■ Task brief:
Out of the material that follows, write out exactly the lines from the line with "(443, 264) = (695, 378): laptop" to the line with "(475, 333) = (494, 450): brown", both ends included, and no others.

■ Data under study:
════════
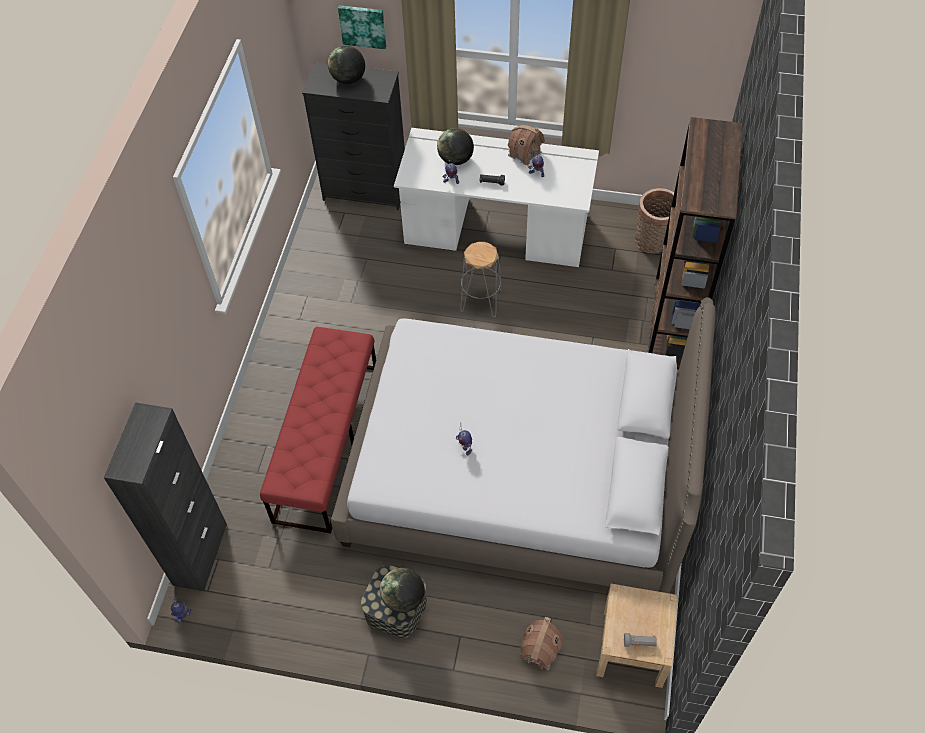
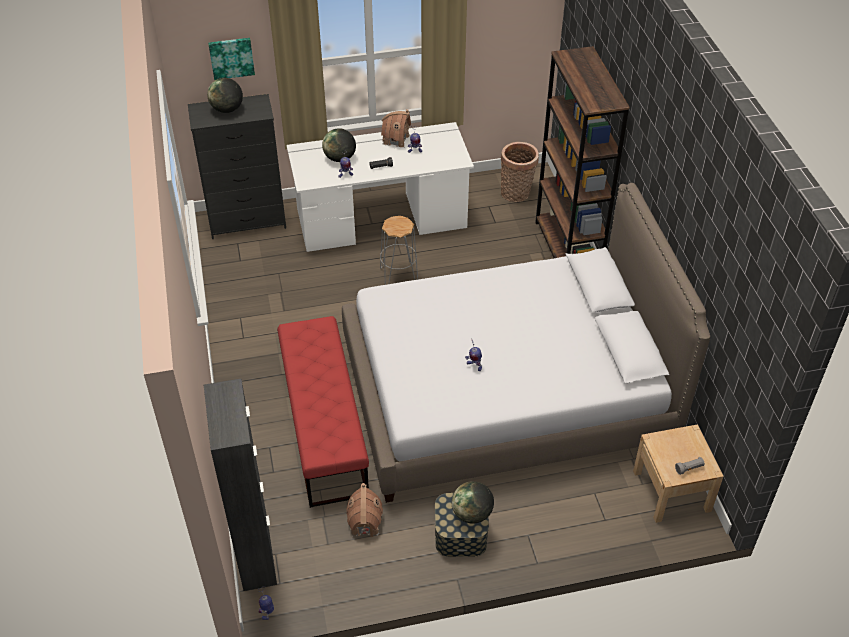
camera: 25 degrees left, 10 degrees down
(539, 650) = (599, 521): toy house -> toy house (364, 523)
════════
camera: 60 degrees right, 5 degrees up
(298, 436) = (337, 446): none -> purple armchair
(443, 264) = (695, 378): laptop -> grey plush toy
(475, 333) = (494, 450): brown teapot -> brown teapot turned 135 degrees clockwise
════════
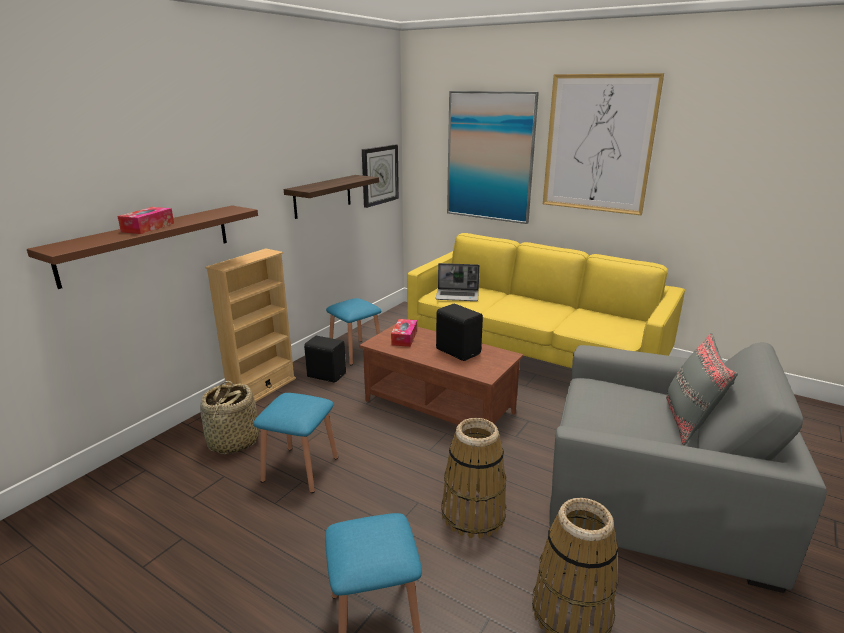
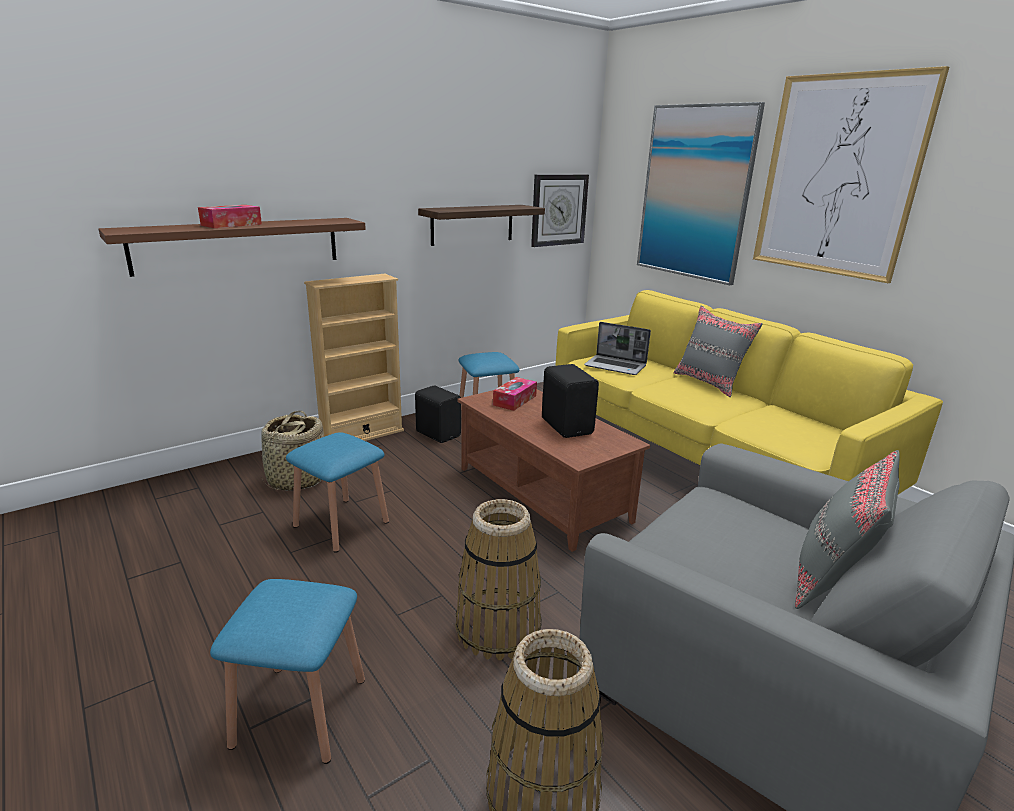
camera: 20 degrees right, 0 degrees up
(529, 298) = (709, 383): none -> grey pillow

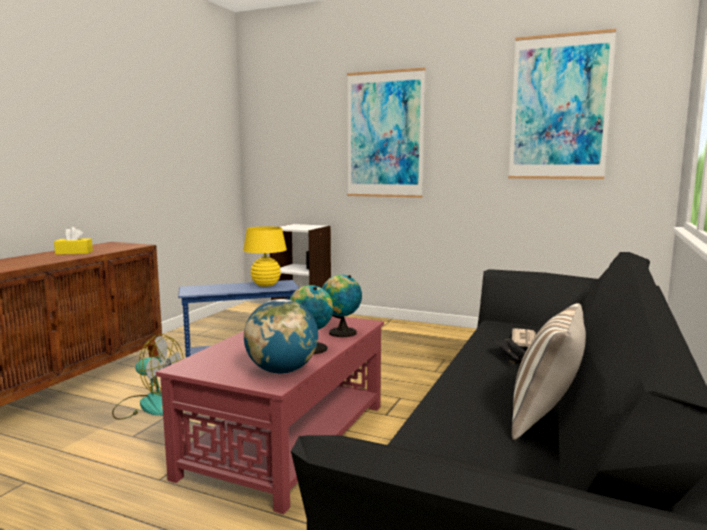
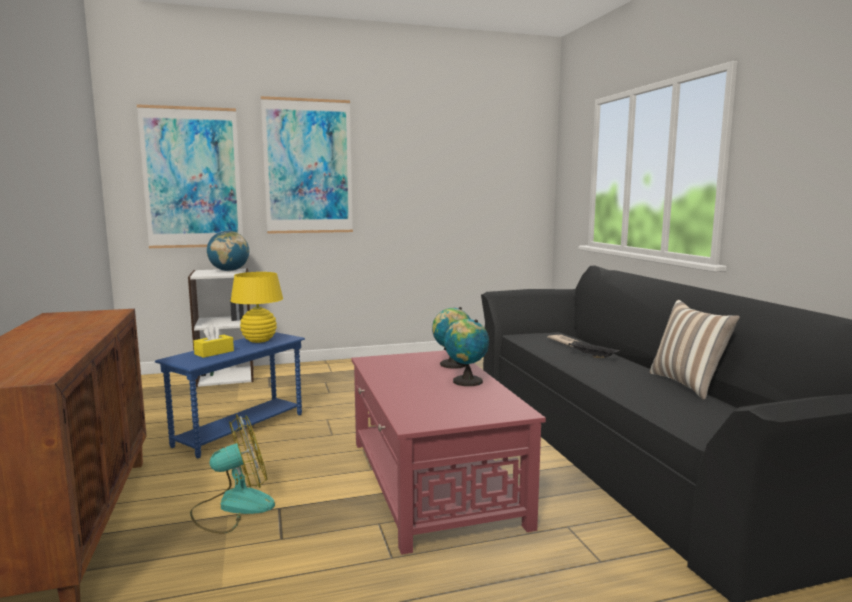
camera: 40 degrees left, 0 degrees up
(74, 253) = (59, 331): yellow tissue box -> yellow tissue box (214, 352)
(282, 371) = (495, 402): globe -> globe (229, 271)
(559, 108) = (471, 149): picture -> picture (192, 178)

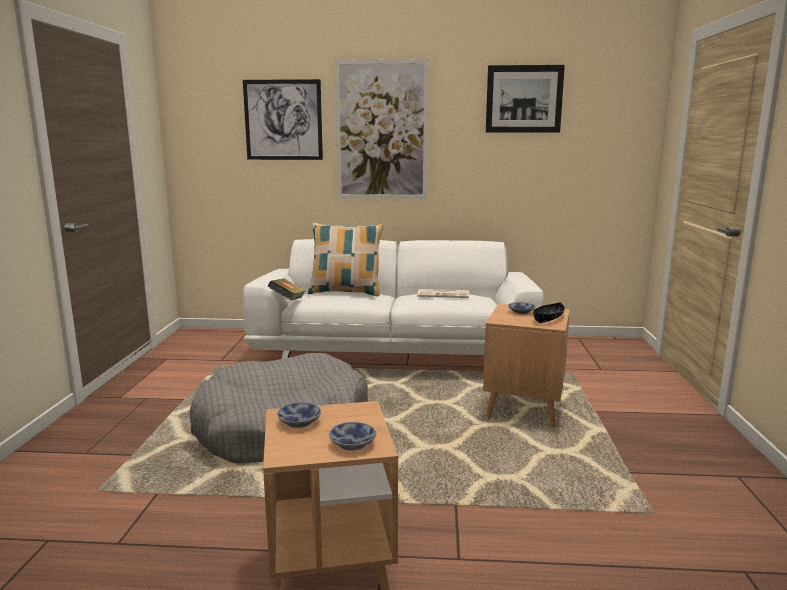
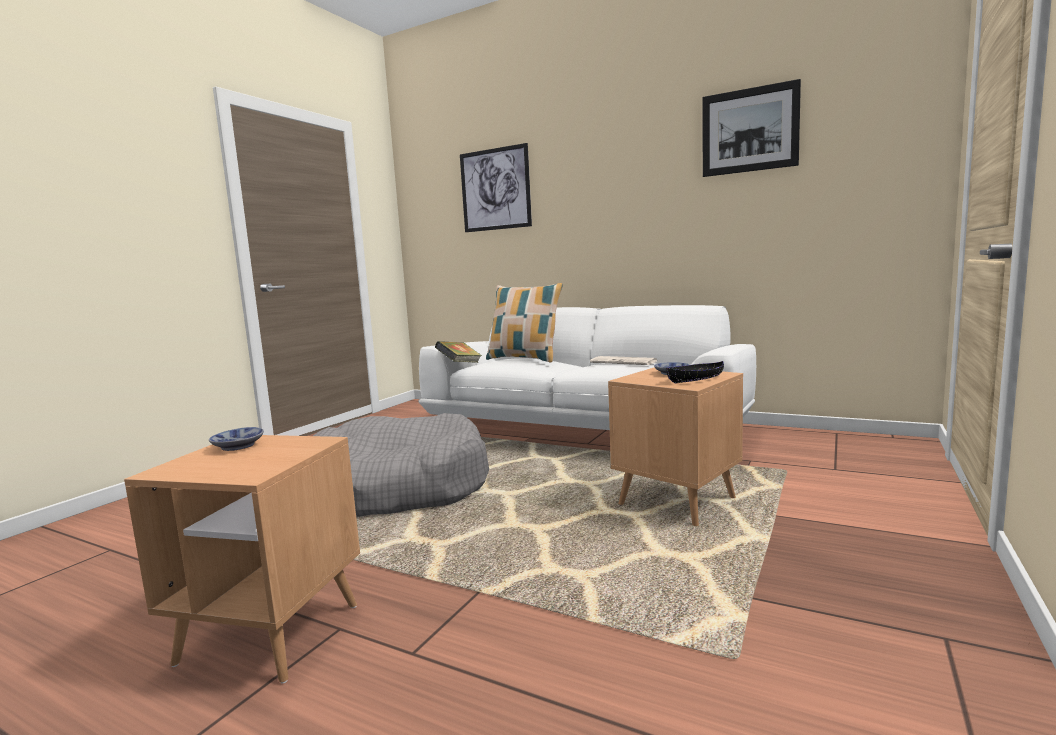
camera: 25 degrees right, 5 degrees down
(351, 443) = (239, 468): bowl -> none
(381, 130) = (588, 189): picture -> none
════════
■ Answer to the problem:
(443, 264) = (695, 378): laptop -> grey plush toy
(475, 333) = (494, 450): brown teapot -> brown teapot turned 135 degrees clockwise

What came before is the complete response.